A typical example of a patient predisposed to ACUA would be a nulliparous woman of non-Caucasian origin with an anteflexed uterus. We included ethnic origin as a study parameter, as thicker levator ani muscles , smaller total pelvic floor area , closer puborectalis attachment  and smaller sacral angulation with larger lumbosacral curvature  have been reported in Afro-Caribbean compared to White women. Such pelvic musculoskeletal anatomical differences might have some biomechanical bearing on the positioning and motility of the uterus and cervix within the pelvis. The higher prevalence of ACUA in Afro-Caribbean women compared to Caucasians, as shown in this study, added one further pelvic anatomical difference between the two ethnic groups.
As the effect of parity/nulliparity had the highest Wald chi-square among the covariants and multiparous women showed the least likelihood to have ACUA, we got interested in finding whether it was the distension of the uterus during the third trimester or the biomechanics of labour itself was the important factor in this respect. The lack of any significant difference between parous women who had natural or caesarean deliveries suggested that distension of the uterus in late pregnancy and development of the lower uterine segment were more important than the mode of delivery in relation to the presence or absence of ACUA.

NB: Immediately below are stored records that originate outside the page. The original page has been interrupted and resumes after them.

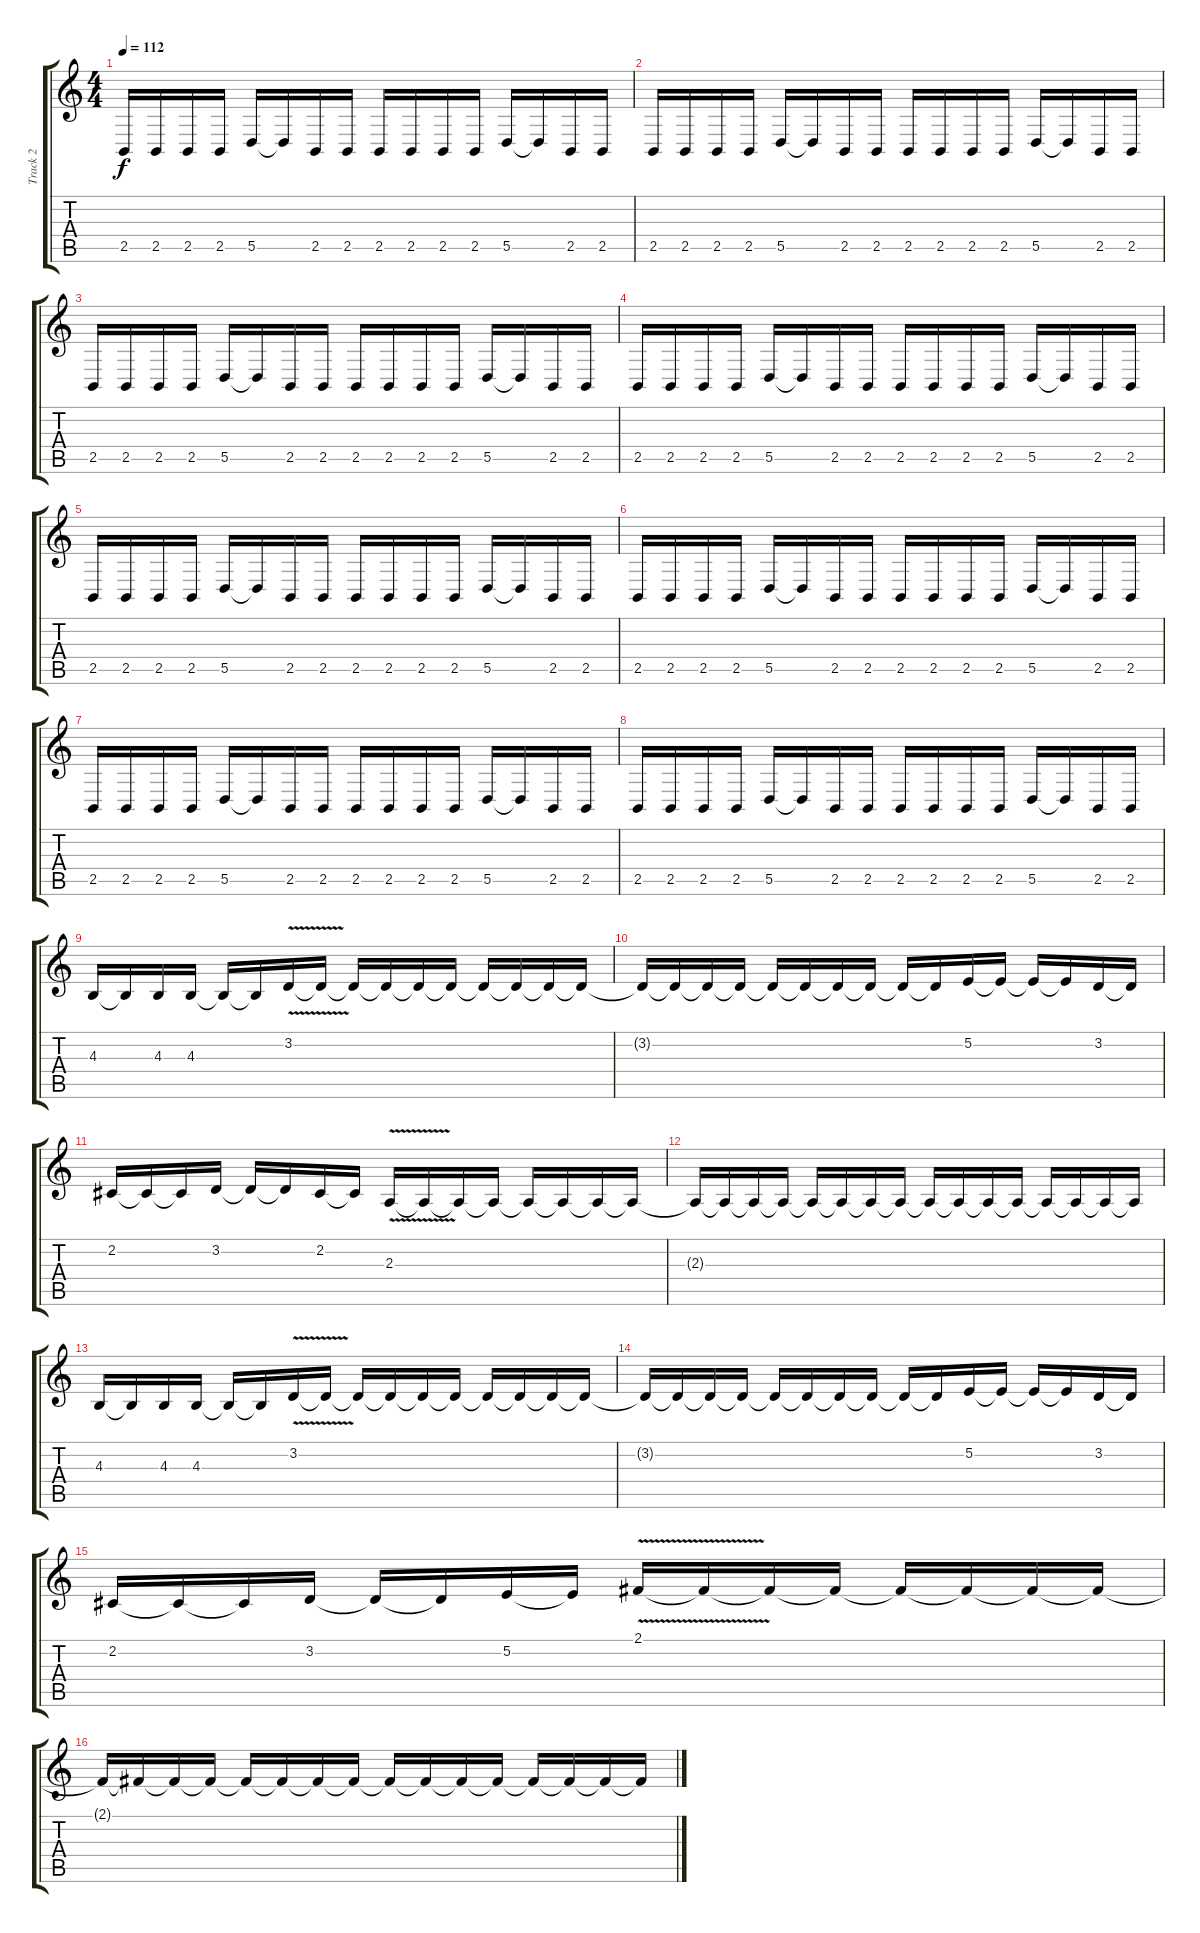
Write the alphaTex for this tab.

\track ("Track 2" "Track 2") {instrument lead5charang}
\staff {score tabs}
\tuning (E4 B3 G3 D3 A2 E2) {hide}
\ts (4 4)
\tempo 112
\clef g2
\ks c
2.5.16{dy f} 2.5.16 2.5.16 2.5.16 5.5.16 5.5{t}.16 2.5.16 2.5.16 2.5.16 2.5.16 2.5.16 2.5.16 5.5.16 5.5{t}.16 2.5.16 2.5.16 |
2.5.16 2.5.16 2.5.16 2.5.16 5.5.16 5.5{t}.16 2.5.16 2.5.16 2.5.16 2.5.16 2.5.16 2.5.16 5.5.16 5.5{t}.16 2.5.16 2.5.16 |
2.5.16 2.5.16 2.5.16 2.5.16 5.5.16 5.5{t}.16 2.5.16 2.5.16 2.5.16 2.5.16 2.5.16 2.5.16 5.5.16 5.5{t}.16 2.5.16 2.5.16 |
2.5.16 2.5.16 2.5.16 2.5.16 5.5.16 5.5{t}.16 2.5.16 2.5.16 2.5.16 2.5.16 2.5.16 2.5.16 5.5.16 5.5{t}.16 2.5.16 2.5.16 |
2.5.16 2.5.16 2.5.16 2.5.16 5.5.16 5.5{t}.16 2.5.16 2.5.16 2.5.16 2.5.16 2.5.16 2.5.16 5.5.16 5.5{t}.16 2.5.16 2.5.16 |
2.5.16 2.5.16 2.5.16 2.5.16 5.5.16 5.5{t}.16 2.5.16 2.5.16 2.5.16 2.5.16 2.5.16 2.5.16 5.5.16 5.5{t}.16 2.5.16 2.5.16 |
2.5.16 2.5.16 2.5.16 2.5.16 5.5.16 5.5{t}.16 2.5.16 2.5.16 2.5.16 2.5.16 2.5.16 2.5.16 5.5.16 5.5{t}.16 2.5.16 2.5.16 |
2.5.16 2.5.16 2.5.16 2.5.16 5.5.16 5.5{t}.16 2.5.16 2.5.16 2.5.16 2.5.16 2.5.16 2.5.16 5.5.16 5.5{t}.16 2.5.16 2.5.16 |
4.3.16 4.3{t}.16 4.3.16 4.3.16 4.3{t}.16 4.3{t}.16 3.2{v}.16 3.2{t}.16 3.2{t}.16 3.2{t}.16 3.2{t}.16 3.2{t}.16 3.2{t}.16 3.2{t}.16 3.2{t}.16 3.2{t}.16 |
3.2{t}.16 3.2{t}.16 3.2{t}.16 3.2{t}.16 3.2{t}.16 3.2{t}.16 3.2{t}.16 3.2{t}.16 3.2{t}.16 3.2{t}.16 5.2.16 5.2{t}.16 5.2{t}.16 5.2{t}.16 3.2.16 3.2{t}.16 |
2.2.16 2.2{t}.16 2.2{t}.16 3.2.16 3.2{t}.16 3.2{t}.16 2.2.16 2.2{t}.16 2.3{v}.16 2.3{t}.16 2.3{t}.16 2.3{t}.16 2.3{t}.16 2.3{t}.16 2.3{t}.16 2.3{t}.16 |
2.3{t}.16 2.3{t}.16 2.3{t}.16 2.3{t}.16 2.3{t}.16 2.3{t}.16 2.3{t}.16 2.3{t}.16 2.3{t}.16 2.3{t}.16 2.3{t}.16 2.3{t}.16 2.3{t}.16 2.3{t}.16 2.3{t}.16 2.3{t}.16 |
4.3.16 4.3{t}.16 4.3.16 4.3.16 4.3{t}.16 4.3{t}.16 3.2{v}.16 3.2{t}.16 3.2{t}.16 3.2{t}.16 3.2{t}.16 3.2{t}.16 3.2{t}.16 3.2{t}.16 3.2{t}.16 3.2{t}.16 |
3.2{t}.16 3.2{t}.16 3.2{t}.16 3.2{t}.16 3.2{t}.16 3.2{t}.16 3.2{t}.16 3.2{t}.16 3.2{t}.16 3.2{t}.16 5.2.16 5.2{t}.16 5.2{t}.16 5.2{t}.16 3.2.16 3.2{t}.16 |
2.2.16 2.2{t}.16 2.2{t}.16 3.2.16 3.2{t}.16 3.2{t}.16 5.2.16 5.2{t}.16 2.1{v}.16 2.1{t}.16 2.1{t}.16 2.1{t}.16 2.1{t}.16 2.1{t}.16 2.1{t}.16 2.1{t}.16 |
2.1{t}.16 2.1{t}.16 2.1{t}.16 2.1{t}.16 2.1{t}.16 2.1{t}.16 2.1{t}.16 2.1{t}.16 2.1{t}.16 2.1{t}.16 2.1{t}.16 2.1{t}.16 2.1{t}.16 2.1{t}.16 2.1{t}.16 2.1{t}.16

We also showed that ACUA was a persistent finding during repeated transvaginal scan examinations. Accordingly, a single examination could be used to document acute cervicouterine angulation, its direction and curvature without the need for repeated examinations. Such information could be documented in the patients' notes to be used with the corresponding ultrasound pictures as a road map for future intrauterine procedures. On the other hand, retroversion or anteversion could vary at different times, and the percentage of women who might show such variations could be higher in older women and those with higher parity than the study group included in this report. This could be expected as movement of the cervix depends mainly on the tensile strength of the ligaments holding it in position. Laxity of such ligaments could allow movement of the cervix in different directions
The risk of acute cervicouterine angulation is higher in nulliparous women. Easy palpation of the body of the uterus with the abdominal hand during bimanual pelvic examination before intrauterine office procedures does not exclude this possibility, especially in a nulliparous patient. Ideally such acute angulation, its direction and curvature should be ascertained or excluded in all patients with transvaginal scan examination before such procedures. With limited resources, such service should be directed towards all nulliparous patients irrespective of ethnic origin, despite the statistical differences shown in this study. Still, one in five Caucasian nulliparous women with anteflexed uteri showed such acute angulation. This is particularly important in units where ultrasound-guided ET is not performed routinely. Furthermore, patients with such acute cervicouterine angulation could be scheduled in advance for hysteroscopic examination or IUCD insertion by an experienced operator under sedation or even general anaesthesia.
Conflict of interest
There is no actual or potential conflict of interest in relation to this article.